Well, no. What are they going to do with the damned thing? They didn't have the mettalurgical technology to analyze what the materials. They couldn't appreciate the plastics and the computer technology would be completely undecipherable. The author finally concluded the only thing that they would learn is how to make ultra-high resistance resistors. Not much use back then. Heck, they might not even know that it was a weapon.

My thought is that a more appopriate thought experiment might be: what would happen if my car fell into the hands of 1st century Europeans? It would be absolutely useless to them. If aliens could easily travel between star systems, I doubt we'd learn much from their version of teens wrecking a car on cruise night.

Of course, even the above takes into account the fact that such technology was created by human minds. They finders could read the letters and certain engineering techniques might be clear. When it comes to alien technologies, we have no idea of the physical environment under which the technology was generated, much less the mental environment.

since it's in the future

hfb on 2002-11-15T22:52:31

maybe it's not too much to be optimistic and think that organised religion is extinct and that contraception is much more advanced and plentiful. Of course, it's already a stretch to think the human race will last that far into the future but that's the nice thing about fantasy, it can be wildly optimistic. Besides, didn't one of the guys get pregnant on the show already? Now that's what I call optimism! :)

Re:since it's in the future

koschei on 2002-11-16T00:49:47

Isn't Enterprise only 150 years in the future or so? You really have that little faith in the human race surviving that small a period?

Re:since it's in the future

hfb on 2002-11-16T00:59:24

considering that life on earth is at the grace of a very delicate ecological balance and that balance is being currently challenged, yes. Of course, humankind is more like a virus and a few may escape during the last days the earth can sustain life so that they may inflict the same fate on another unsuspecting planet.

What would they do with a communicator?

brian_d_foy on 2002-11-16T00:56:36

Despite not watching Enterprise, I did watch Star Trek. A left-behind communicator gave rise to a
criminal society in some episode. As for their dunderheaded black ops, it's like anything else. People do things in the most complicated way. Want to know how the US military wanted to smuggle technology into the middle east in the 1980s? There were lots of parachutes and SCUBA tanks involved. How did the operators actually do it? Commercial flight, diplomatic pouch, and rental car. Just let the Enterprise zap the gizmo from orbit, then jet off to the next liberty port. duh!

As for extended sea tours---I know a few people who were on aircraft carriers for two tours (six months) back to back, but the US was in the middle of Desert Shield. It does happen. Sure glad I'm not a sailor. :)

Continuity Errors

ziggy on 2002-11-18T03:35:41

Unfortunately, if you look at any plot in ST:E, it loses all sense of continuity (and, dare I say, plausibility) before they cue the title sequence.

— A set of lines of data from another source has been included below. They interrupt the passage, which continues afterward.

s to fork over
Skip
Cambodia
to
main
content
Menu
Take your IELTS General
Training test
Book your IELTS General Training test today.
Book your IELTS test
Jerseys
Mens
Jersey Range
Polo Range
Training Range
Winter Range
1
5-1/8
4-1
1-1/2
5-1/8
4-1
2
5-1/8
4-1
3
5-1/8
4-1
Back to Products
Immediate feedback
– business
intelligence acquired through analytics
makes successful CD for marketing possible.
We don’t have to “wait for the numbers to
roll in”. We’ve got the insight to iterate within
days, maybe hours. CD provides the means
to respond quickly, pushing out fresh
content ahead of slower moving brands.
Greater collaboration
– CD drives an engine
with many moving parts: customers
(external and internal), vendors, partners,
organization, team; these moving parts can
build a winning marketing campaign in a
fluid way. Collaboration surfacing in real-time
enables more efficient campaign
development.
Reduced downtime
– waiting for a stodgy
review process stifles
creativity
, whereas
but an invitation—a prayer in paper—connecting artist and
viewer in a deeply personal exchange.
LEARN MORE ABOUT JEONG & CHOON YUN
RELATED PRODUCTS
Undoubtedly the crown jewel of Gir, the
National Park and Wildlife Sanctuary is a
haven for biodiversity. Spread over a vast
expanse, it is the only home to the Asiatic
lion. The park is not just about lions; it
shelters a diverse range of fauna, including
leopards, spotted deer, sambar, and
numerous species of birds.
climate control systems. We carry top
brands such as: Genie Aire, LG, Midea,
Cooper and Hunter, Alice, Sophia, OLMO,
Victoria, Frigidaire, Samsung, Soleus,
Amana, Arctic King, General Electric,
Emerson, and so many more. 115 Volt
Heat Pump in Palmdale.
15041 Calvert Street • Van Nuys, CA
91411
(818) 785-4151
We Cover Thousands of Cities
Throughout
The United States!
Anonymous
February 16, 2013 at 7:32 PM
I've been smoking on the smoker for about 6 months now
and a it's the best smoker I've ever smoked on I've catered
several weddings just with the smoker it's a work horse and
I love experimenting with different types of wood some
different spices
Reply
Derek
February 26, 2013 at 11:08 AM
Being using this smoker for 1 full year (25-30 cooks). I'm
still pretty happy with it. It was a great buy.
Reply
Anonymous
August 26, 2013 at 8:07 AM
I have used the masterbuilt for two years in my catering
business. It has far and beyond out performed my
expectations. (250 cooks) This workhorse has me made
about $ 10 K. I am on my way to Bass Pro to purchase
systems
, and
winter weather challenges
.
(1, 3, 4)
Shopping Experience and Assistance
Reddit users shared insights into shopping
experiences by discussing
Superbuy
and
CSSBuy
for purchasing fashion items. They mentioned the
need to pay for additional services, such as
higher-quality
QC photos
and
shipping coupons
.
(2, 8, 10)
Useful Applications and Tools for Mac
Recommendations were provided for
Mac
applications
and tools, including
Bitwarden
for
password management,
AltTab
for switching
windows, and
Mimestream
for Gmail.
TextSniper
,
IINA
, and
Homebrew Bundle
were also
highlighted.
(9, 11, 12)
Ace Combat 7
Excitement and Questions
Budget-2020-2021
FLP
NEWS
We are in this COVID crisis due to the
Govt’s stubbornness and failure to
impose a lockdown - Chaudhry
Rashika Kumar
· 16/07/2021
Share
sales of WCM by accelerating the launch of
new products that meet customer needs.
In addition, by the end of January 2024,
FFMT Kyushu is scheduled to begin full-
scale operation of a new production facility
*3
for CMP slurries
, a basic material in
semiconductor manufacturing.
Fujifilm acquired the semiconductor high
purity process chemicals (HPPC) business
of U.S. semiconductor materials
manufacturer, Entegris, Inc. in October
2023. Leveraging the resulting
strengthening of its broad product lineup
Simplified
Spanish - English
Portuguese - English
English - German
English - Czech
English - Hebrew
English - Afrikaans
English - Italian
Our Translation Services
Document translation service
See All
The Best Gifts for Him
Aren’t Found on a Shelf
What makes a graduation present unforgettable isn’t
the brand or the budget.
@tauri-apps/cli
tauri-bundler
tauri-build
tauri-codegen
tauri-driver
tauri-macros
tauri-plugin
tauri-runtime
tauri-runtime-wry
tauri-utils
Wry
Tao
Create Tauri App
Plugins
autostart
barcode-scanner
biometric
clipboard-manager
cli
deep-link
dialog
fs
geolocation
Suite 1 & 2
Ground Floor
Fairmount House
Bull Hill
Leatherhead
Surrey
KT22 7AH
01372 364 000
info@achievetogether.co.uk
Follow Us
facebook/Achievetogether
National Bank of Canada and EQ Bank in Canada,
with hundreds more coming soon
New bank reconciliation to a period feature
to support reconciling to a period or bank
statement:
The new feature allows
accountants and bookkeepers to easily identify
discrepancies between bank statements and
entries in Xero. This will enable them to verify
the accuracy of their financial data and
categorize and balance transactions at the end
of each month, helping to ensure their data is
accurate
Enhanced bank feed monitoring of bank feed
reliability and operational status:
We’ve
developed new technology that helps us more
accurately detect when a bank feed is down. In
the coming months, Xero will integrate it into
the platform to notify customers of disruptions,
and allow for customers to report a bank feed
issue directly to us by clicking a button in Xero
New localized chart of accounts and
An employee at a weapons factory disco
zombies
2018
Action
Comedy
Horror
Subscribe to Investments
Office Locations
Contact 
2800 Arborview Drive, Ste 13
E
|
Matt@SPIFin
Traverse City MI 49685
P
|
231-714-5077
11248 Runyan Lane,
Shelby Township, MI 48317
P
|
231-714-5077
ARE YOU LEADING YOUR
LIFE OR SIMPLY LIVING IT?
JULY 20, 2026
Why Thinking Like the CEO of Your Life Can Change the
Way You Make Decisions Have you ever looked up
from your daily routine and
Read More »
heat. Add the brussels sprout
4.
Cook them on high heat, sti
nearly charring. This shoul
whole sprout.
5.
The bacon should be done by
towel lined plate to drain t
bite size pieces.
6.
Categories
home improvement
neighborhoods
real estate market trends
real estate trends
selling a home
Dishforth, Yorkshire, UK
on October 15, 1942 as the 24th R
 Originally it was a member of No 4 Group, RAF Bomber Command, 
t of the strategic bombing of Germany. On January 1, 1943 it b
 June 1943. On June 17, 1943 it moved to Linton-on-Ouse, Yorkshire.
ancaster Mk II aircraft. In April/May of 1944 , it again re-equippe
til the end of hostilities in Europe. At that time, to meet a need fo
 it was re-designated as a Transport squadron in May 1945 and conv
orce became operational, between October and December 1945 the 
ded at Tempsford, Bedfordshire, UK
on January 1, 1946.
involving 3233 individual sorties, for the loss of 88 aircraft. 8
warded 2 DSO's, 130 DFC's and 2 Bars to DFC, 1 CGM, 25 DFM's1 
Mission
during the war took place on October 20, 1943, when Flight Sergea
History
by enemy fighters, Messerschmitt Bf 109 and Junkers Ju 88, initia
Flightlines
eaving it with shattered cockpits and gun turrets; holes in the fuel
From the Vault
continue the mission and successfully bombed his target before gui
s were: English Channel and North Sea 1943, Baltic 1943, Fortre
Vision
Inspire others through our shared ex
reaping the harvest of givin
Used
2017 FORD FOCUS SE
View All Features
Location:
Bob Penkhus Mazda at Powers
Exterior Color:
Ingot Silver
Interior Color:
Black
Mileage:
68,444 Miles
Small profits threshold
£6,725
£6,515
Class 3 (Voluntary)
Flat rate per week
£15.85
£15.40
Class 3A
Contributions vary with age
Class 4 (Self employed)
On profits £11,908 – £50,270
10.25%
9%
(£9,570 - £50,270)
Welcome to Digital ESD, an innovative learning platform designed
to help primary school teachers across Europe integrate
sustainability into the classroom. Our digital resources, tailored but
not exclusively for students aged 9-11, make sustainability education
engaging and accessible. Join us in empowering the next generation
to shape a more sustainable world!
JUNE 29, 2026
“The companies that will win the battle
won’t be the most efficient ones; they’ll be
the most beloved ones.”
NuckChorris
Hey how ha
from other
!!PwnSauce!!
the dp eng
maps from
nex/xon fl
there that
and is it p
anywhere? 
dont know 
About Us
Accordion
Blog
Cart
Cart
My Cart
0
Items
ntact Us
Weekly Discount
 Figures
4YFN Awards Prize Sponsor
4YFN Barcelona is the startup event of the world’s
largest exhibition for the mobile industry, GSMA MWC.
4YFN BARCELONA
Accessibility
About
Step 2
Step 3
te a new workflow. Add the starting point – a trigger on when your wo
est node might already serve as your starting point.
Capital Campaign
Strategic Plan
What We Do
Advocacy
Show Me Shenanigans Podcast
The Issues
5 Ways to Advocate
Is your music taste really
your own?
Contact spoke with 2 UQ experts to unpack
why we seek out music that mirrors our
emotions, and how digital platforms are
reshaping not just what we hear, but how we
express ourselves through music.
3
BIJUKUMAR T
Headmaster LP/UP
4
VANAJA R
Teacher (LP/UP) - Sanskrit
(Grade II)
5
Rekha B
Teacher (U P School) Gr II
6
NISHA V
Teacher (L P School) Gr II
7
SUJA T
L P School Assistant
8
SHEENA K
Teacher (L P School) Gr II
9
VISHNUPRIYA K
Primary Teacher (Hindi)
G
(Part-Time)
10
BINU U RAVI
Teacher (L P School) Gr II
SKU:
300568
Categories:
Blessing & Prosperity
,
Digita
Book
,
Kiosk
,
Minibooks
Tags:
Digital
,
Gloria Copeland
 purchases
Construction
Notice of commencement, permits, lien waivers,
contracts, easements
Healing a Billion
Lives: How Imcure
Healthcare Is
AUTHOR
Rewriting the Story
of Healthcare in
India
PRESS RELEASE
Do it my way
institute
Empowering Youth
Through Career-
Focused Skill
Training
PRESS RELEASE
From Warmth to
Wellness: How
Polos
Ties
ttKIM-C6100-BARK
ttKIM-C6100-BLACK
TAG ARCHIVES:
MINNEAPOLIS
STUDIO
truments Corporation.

In this case, they have a communications device which can communicate with the Enterprise and yet they need to send the entire bridge crew to rescue it. Of course, earlier in the series they've successfully demonstrated the use of the transporter to send and receive inorganic equipment. (Oh, and they did rescue the Captain with the transporter once.)

I'll grant that it's necessary to suspend some disbelief to follow what's going on in Gene Rodenberry's universe. But when even those farsical rules aren't being followed, the whole show gets to be tedious. It's not fun anymore to watch for its car wreck potential.

Re:Continuity Errors

pudge on 2002-11-18T15:04:40

Unfortunately, if you look at any plot in ST:E, it loses all sense of continuity (and, dare I say, plausibility) before they cue the title sequence

That's just to dull your senses for when the theme song comes on.